What makes the case so instructive, even now, is the contrast it lays bare. On one side, a majority of judges who read the Constitution narrowly, who deferred to executive authority at precisely the moment deference was most dangerous, and who reasoned their way to a conclusion that left personal liberty unprotected. On the other, one judge, Justice H.R. Khanna, who refused to follow that path. His argument was not complicated. He said that the right to life does not exist because a constitution grants it. It exists because we are human. You cannot suspend humanity by proclamation. That conviction, expressed quietly and at personal cost, has outlasted everything the majority wrote.

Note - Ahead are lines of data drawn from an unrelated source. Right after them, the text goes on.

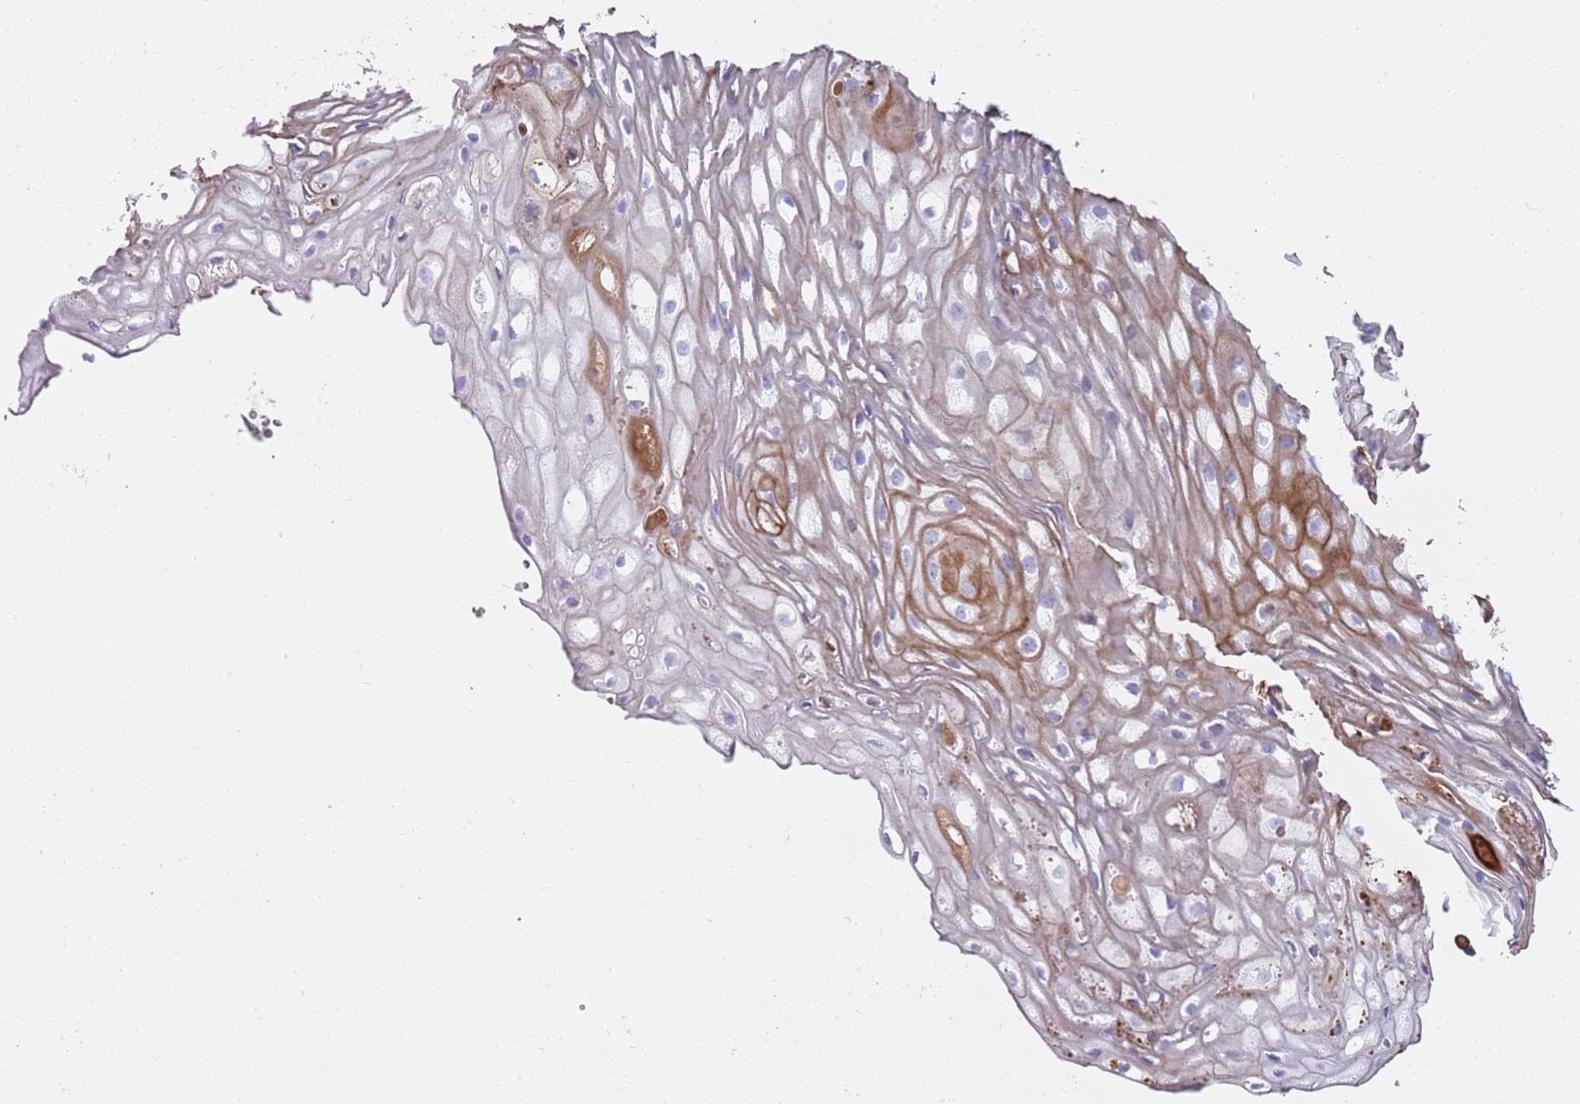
{"staining": {"intensity": "moderate", "quantity": "<25%", "location": "cytoplasmic/membranous"}, "tissue": "vagina", "cell_type": "Squamous epithelial cells", "image_type": "normal", "snomed": [{"axis": "morphology", "description": "Normal tissue, NOS"}, {"axis": "topography", "description": "Vagina"}], "caption": "High-magnification brightfield microscopy of unremarkable vagina stained with DAB (3,3'-diaminobenzidine) (brown) and counterstained with hematoxylin (blue). squamous epithelial cells exhibit moderate cytoplasmic/membranous staining is present in about<25% of cells.", "gene": "CD177", "patient": {"sex": "female", "age": 60}}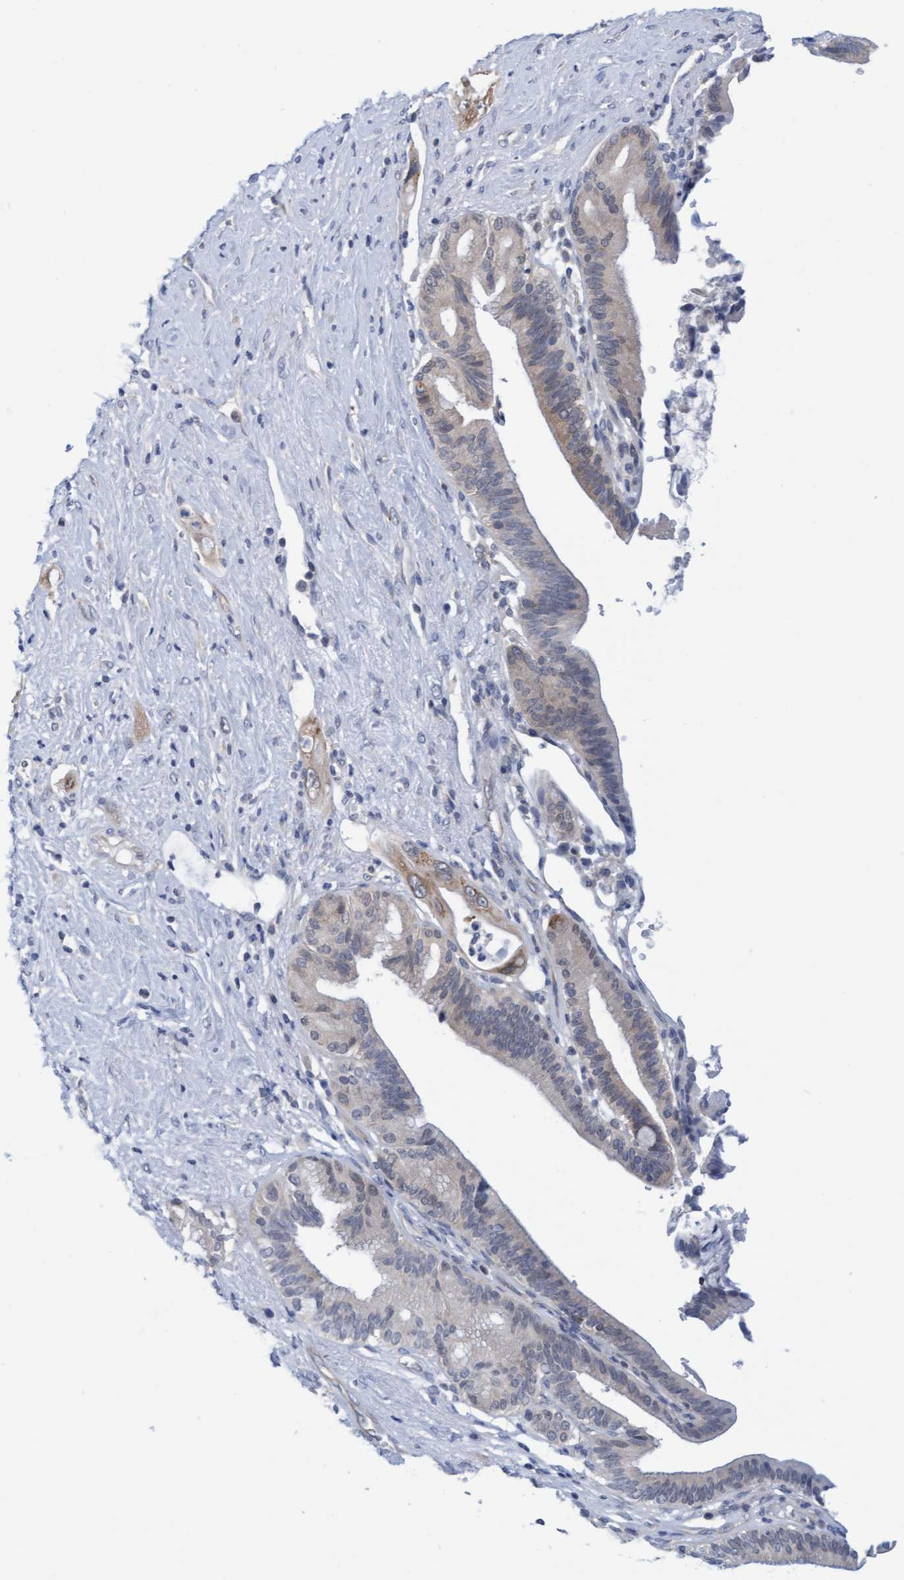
{"staining": {"intensity": "weak", "quantity": "25%-75%", "location": "cytoplasmic/membranous"}, "tissue": "pancreatic cancer", "cell_type": "Tumor cells", "image_type": "cancer", "snomed": [{"axis": "morphology", "description": "Adenocarcinoma, NOS"}, {"axis": "topography", "description": "Pancreas"}], "caption": "A brown stain labels weak cytoplasmic/membranous positivity of a protein in human pancreatic adenocarcinoma tumor cells.", "gene": "AMZ2", "patient": {"sex": "male", "age": 59}}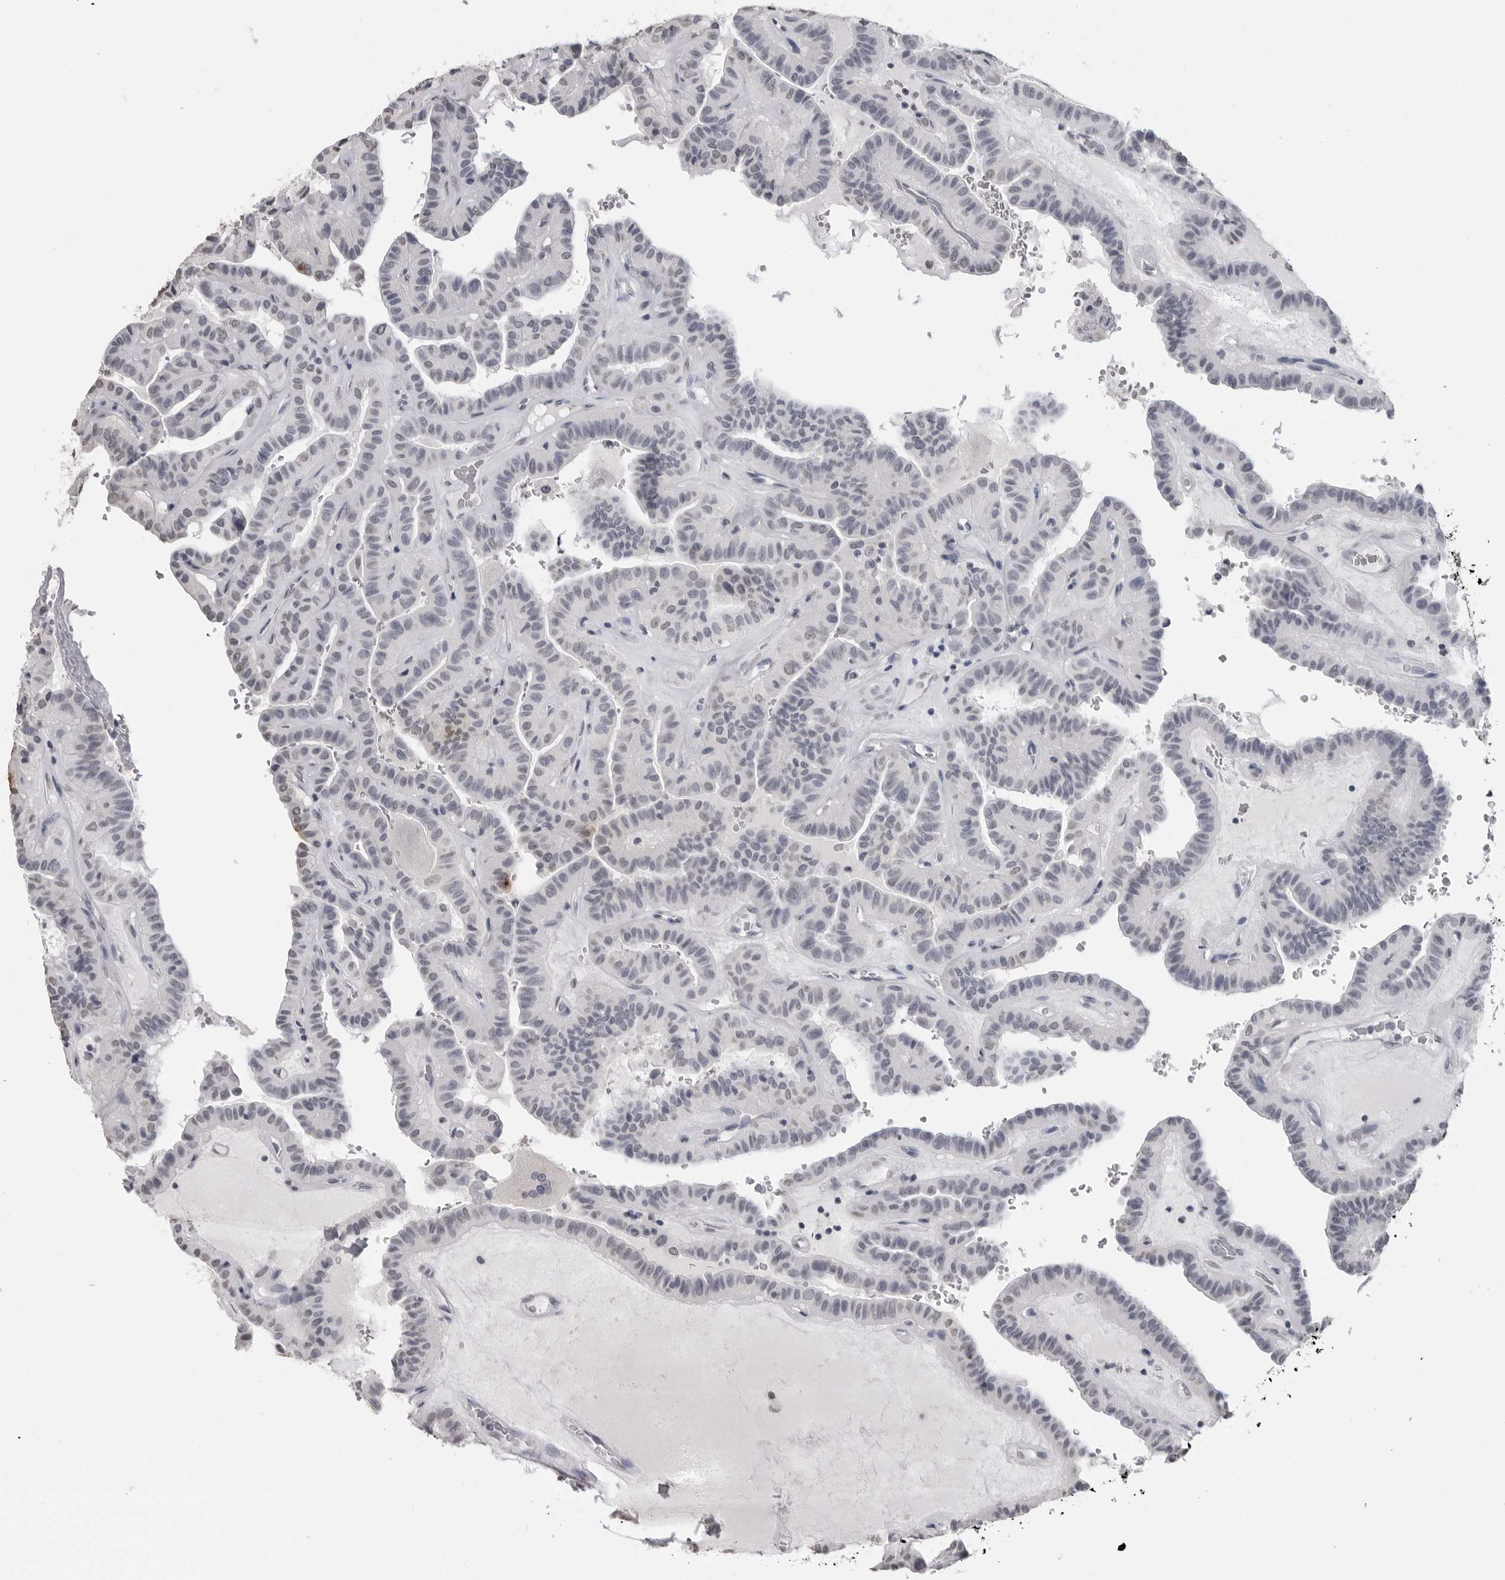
{"staining": {"intensity": "negative", "quantity": "none", "location": "none"}, "tissue": "thyroid cancer", "cell_type": "Tumor cells", "image_type": "cancer", "snomed": [{"axis": "morphology", "description": "Papillary adenocarcinoma, NOS"}, {"axis": "topography", "description": "Thyroid gland"}], "caption": "This is a image of immunohistochemistry (IHC) staining of thyroid cancer (papillary adenocarcinoma), which shows no positivity in tumor cells.", "gene": "HEPACAM", "patient": {"sex": "male", "age": 77}}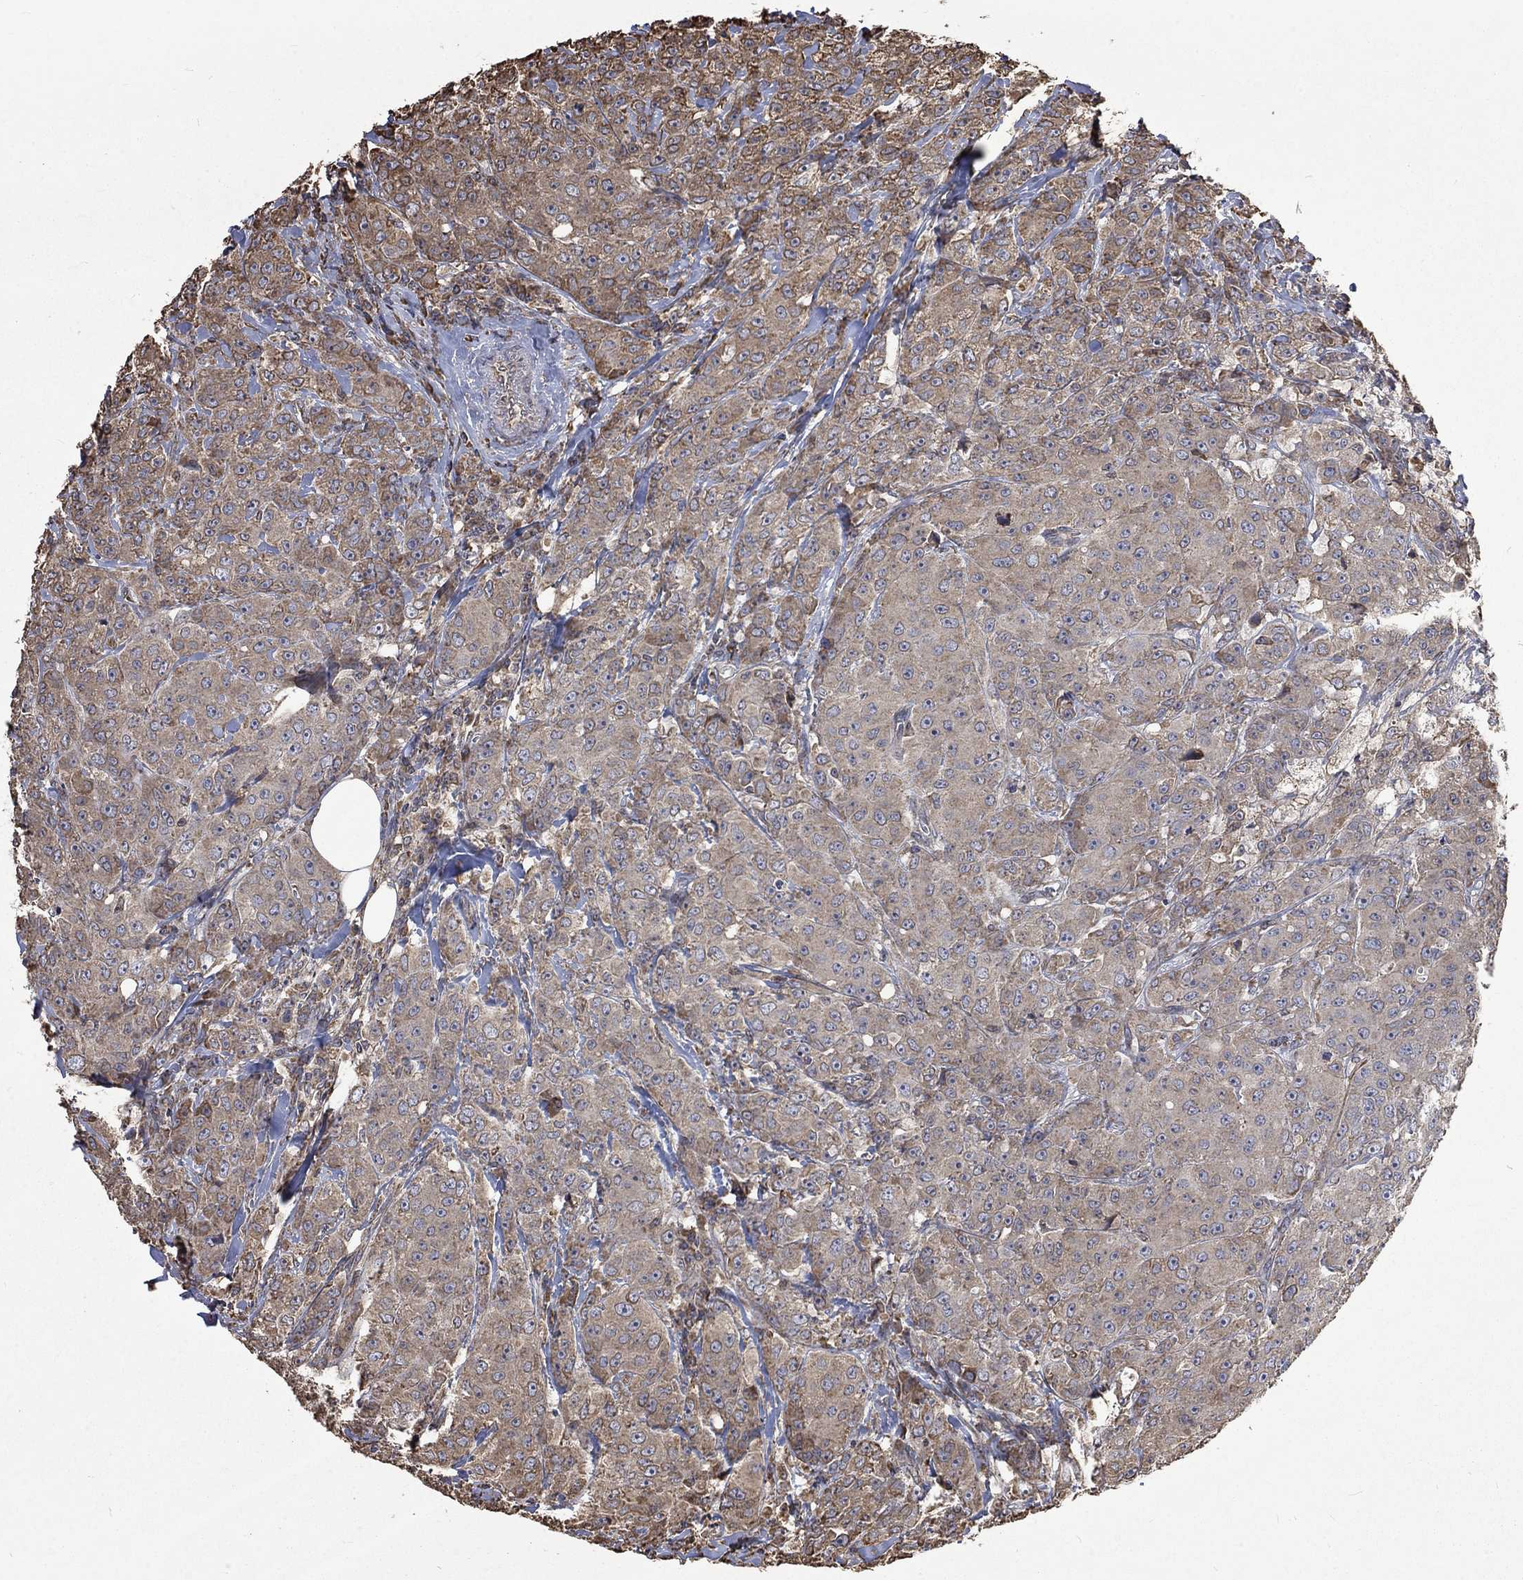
{"staining": {"intensity": "weak", "quantity": ">75%", "location": "cytoplasmic/membranous"}, "tissue": "breast cancer", "cell_type": "Tumor cells", "image_type": "cancer", "snomed": [{"axis": "morphology", "description": "Duct carcinoma"}, {"axis": "topography", "description": "Breast"}], "caption": "Brown immunohistochemical staining in breast cancer demonstrates weak cytoplasmic/membranous staining in approximately >75% of tumor cells.", "gene": "ESRRA", "patient": {"sex": "female", "age": 43}}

ADM Jabalpur is, in the end, a case about courage: its absence in the majority, its quiet presence in a single dissent, and its eventual return in the judgments that followed. For any student of constitutional law, that is not just a lesson worth learning. It is one worth carrying.
References
- ADM Jabalpur v. Shivkant Shukla, (1976) 2 SCC 521; AIR 1976 SC 1207.
- India Const. art. 352.
- India Const. art. 358.
- India Const. art. 359.
- India Const. art. 21.
- India Const. art. 226.
- Maintenance of Internal Security Act, No. 26 of 1971.
- Kesavananda Bharati v. State of Kerala, (1973) 4 SCC 225 (India).
- Maneka Gandhi v. Union of India, (1978) 1 SCC 248 (India).
- Justice K.S. Puttaswamy (Retd.) v. Union of India, (2017) 10 SCC 1 (India).
Disclaimer: The views expressed in this article are those of the author and do not necessarily reflect the views of The Lawscape.